Former railway station in British Columbia, Canada

Port Moody station was a stop on the West Coast Express commuter rail line connecting Vancouver to Mission, British Columbia, Canada. The station was located on the south side of the Canadian Pacific Railway (CPR) tracks in Port Moody, at the north foot of Williams Street, approximately 200 m north of St. John's Street. The station opened in 1995, when the West Coast Express began operating. All services were operated by TransLink.
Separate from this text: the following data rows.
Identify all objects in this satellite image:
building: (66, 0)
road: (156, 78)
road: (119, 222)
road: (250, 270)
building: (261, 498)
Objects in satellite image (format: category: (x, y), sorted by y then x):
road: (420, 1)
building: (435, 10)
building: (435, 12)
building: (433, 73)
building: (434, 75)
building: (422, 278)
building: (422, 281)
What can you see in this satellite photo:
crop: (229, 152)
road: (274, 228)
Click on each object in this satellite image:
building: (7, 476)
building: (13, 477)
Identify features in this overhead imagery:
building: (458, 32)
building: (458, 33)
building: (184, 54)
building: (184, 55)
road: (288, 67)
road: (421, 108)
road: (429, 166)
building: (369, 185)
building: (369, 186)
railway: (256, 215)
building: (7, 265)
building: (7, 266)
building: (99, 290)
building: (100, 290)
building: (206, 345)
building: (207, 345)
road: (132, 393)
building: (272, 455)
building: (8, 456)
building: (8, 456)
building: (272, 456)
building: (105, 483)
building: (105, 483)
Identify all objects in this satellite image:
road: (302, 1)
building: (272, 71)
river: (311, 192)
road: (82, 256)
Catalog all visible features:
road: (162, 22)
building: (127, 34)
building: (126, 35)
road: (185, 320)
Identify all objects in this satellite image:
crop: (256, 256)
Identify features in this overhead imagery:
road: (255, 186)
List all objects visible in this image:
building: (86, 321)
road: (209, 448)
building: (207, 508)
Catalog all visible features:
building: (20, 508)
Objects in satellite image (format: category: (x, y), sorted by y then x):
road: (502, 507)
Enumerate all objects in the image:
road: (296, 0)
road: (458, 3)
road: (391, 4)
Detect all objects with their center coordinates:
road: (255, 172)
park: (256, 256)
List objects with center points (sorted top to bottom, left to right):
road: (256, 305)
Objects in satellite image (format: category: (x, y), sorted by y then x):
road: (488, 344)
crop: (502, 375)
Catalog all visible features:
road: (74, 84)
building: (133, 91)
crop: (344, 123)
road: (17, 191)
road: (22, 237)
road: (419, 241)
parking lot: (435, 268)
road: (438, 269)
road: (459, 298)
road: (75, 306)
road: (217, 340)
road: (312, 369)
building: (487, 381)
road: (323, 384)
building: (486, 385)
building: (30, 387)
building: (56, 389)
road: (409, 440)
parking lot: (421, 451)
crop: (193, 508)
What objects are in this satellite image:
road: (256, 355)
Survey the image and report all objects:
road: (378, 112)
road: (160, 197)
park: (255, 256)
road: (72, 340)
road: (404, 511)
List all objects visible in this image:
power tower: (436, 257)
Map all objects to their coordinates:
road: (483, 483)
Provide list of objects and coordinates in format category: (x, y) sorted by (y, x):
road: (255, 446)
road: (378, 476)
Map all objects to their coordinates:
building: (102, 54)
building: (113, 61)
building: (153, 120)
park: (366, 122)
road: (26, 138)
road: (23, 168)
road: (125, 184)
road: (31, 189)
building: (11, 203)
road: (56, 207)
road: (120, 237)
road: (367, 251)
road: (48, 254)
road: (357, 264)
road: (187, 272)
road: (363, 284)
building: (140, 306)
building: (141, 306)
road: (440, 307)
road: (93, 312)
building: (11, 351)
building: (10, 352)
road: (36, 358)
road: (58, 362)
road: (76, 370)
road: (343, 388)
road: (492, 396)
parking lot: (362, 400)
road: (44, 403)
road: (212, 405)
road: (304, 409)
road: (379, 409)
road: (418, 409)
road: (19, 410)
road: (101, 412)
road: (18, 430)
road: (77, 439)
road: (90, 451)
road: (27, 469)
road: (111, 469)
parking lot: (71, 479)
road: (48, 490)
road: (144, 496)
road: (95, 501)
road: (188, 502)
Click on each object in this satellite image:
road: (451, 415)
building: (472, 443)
The station closed for revenue service on December 1, 2016, coinciding with the opening of SkyTrain's Evergreen Extension the next day. Moody Centre station serves as a replacement station and continues to be served by the West Coast Express commuter rail service.

==History==

The first station in Port Moody was built in 1882 as the original western terminus for the Canadian Pacific Railway, before it was extended to Vancouver. The second railway station, built in 1908, was first moved to a location west of Queen Street in 1945 and, when the CPR discontinued passenger service in 1976, was bought by The Port Moody Historical Society, who moved it again in 1978 to Murray Street, where it now serves as the home of the Port Moody Station Museum.

==Services==
Port Moody was served by five West Coast Express trains per day in each direction: five in the morning to Vancouver, and five in the evening to Mission. In addition, there were two inbound buses (branded as "TrainBus") operating from Mission to Vancouver in the morning (after morning train service has ended) and three outbound buses in the evening returning to Mission (after all evening train service has ended), stopping at all West Coast Express stations. There were no West Coast Express service on weekends and holidays. The station was adjacent to a bus loop and park-and-ride facility (now incorporated with Moody Centre station), which were served by the local bus, express bus, and Community Shuttle minibus services.

At the nearby intersection of St. John's Street and Williams Street, 97 B-Line buses provided service to Coquitlam Central and Lougheed Town Centre stations.